At age thirty-four, Jacqueline Kennedy faced a much longer widowhood than any of her predecessors, and she became the second (after Frances Cleveland) to remarry. Following the assassination of her brother-in-law Robert Kennedy in June 1968, she became more concerned about her own safety and that of her children. On 20 October 1968 she married the Greek tycoon Aristotle Onassis, whose enormous wealth provided the means to give them a safe haven outside the United States. Despite her safety concerns, she continued to keep her children in New York City schools and to live much of the year there. Many Americans objected to her remarriage on the grounds that Onassis’s Greek citizenship, advanced age (he was twenty-three years her senior), and reputation for womanizing and aggressive business dealings made him unworthy of a woman widely viewed as a national icon. When he died in Paris on 15 March 1975, she was in New York City but issued a statement about how he had “meant a lot to her” and had “rescued” her at a time when her life “was engulfed with shadows.” She inherited more than $20 million from his estate while the bulk went to his daughter, Christina.

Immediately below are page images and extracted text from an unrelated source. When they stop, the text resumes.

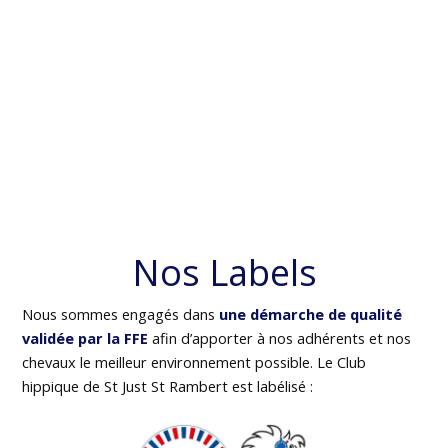
Nos Labels
Nous sommes engagés dans
une démarche de qualité
validée par la FFE
afin d’apporter à nos adhérents et nos
chevaux le meilleur environnement possible. Le Club
hippique de St Just St Rambert est labélisé :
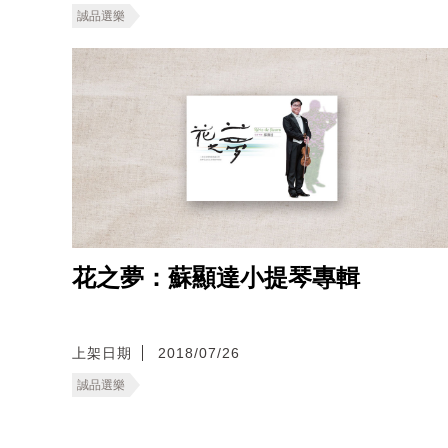
誠品選樂
花之夢：蘇顯達小提琴專輯
上架日期
2018/07/26
誠品選樂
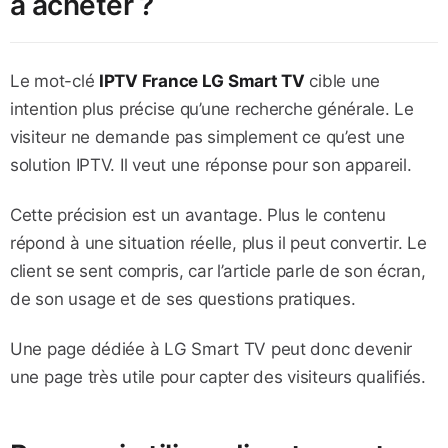
à acheter ?
Le mot-clé
IPTV France LG Smart TV
cible une
intention plus précise qu’une recherche générale. Le
visiteur ne demande pas simplement ce qu’est une
solution IPTV. Il veut une réponse pour son appareil.
Cette précision est un avantage. Plus le contenu
répond à une situation réelle, plus il peut convertir. Le
client se sent compris, car l’article parle de son écran,
de son usage et de ses questions pratiques.
Une page dédiée à LG Smart TV peut donc devenir
une page très utile pour capter des visiteurs qualifiés.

Later that year Jacqueline Onassis started working at Viking Press in New York City but moved to Doubleday in 1978. Beginning as an associate editor, she eventually became a senior editor responsible for about a dozen books each year by authors that included Bill Moyers, Michael Jackson, and the Nobel Prize winner Naguib Mahfouz. She also served as a board member of the American Ballet Theatre and worked to save historic buildings, most notably New York City’s Grand Central Station. She continued to nurture her first husband’s legacy with her support for the John F. Kennedy Presidential Library in Boston.

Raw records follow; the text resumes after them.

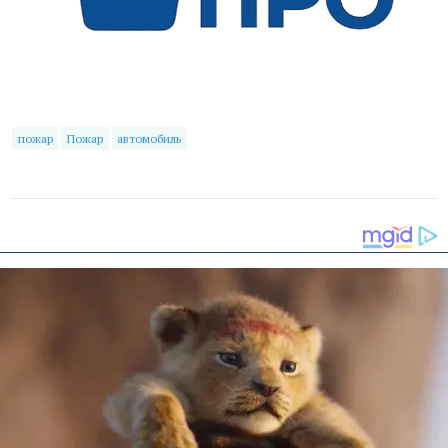
пожар
Пожар
автомобиль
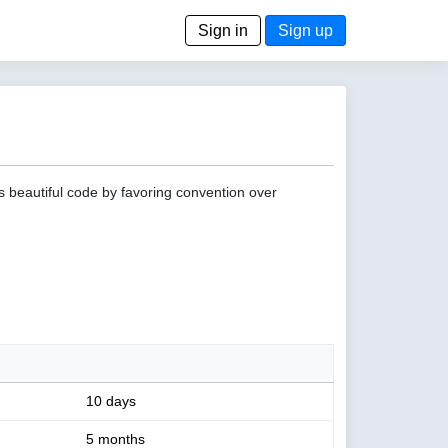
Sign in
Sign up
s beautiful code by favoring convention over
10 days
5 months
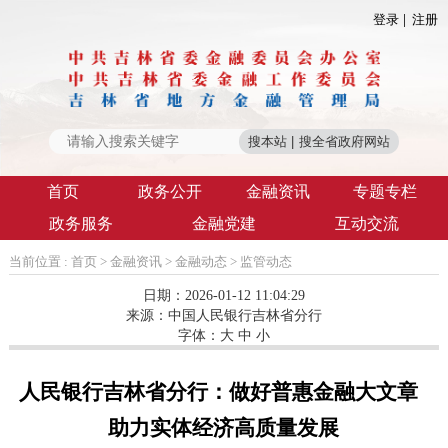
登录
注册
首页
政务公开
金融资讯
专题专栏
政务服务
金融党建
互动交流
当前位置 :
首页
>
金融资讯
>
金融动态
>
监管动态
日期：2026-01-12 11:04:29
来源：
中国人民银行吉林省分行
字体：
大
中
小
人民银行吉林省分行：做好普惠金融大文章
助力实体经济高质量发展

Wherever she went, Onassis continued to attract attention. Escorted at first by a variety of prominent men, she had as her constant companion for the last twelve years of her life the Belgian-born diamond dealer Maurice Tempelsman. On walks in Central Park she was sometimes photographed with her young granddaughters, the children of Caroline Kennedy Schlossberg.
In early 1994 Onassis was diagnosed with non-Hodgkin’s lymphoma, and she died at her Fifth Avenue apartment on 19 May. Although she had been a member of the nearby St. Thomas More Church, her funeral service took place at the larger St. Ignatius. Her son, John, Jr., who spoke at the service, noted that he and his sister had searched for the themes that shaped her life, and in the end they had selected three: love of words, emphasis on family, and desire for adventure. Burial followed at Arlington National Cemetery, in Arlington, Virginia, where her first husband and the two children who had predeceased them (infant Patrick and an unnamed stillborn daughter) were also buried.
The four-day auction of Onassis’s personal effects at Sotheby’s in New York in April 1996 resulted in “insane” buying and reaped more than $34 million, far more than predicted. But it was hardly unexpected, since she had fascinated Americans for nearly four decades with her signature style.
The John F. Kennedy Library is the chief repository of Onassis’s papers, including several hundred boxes of White House social files and 200 oral-history transcripts containing references to her. On her early years, see John H. Davis, The Bouviers: Portrait of an American Family (1969). On the White House years, see Letitia Baldrige, Of Diamonds and Diplomats (1968); Carl Sferrazza Anthony, First Ladies, vol. 2 (1991); and James A. Abbott and Elaine M. Rice, Designing Camelot (1998). Following her death, authors interviewed people who knew her and now spoke more openly about her and about the Kennedy marriage; see Edward Klein, All Too Human (1996), and Christopher P. Andersen, Jack and jackie: Portrait of an American Marriage (1996). A frontpage obituary is in the New York Times (20 May 1994).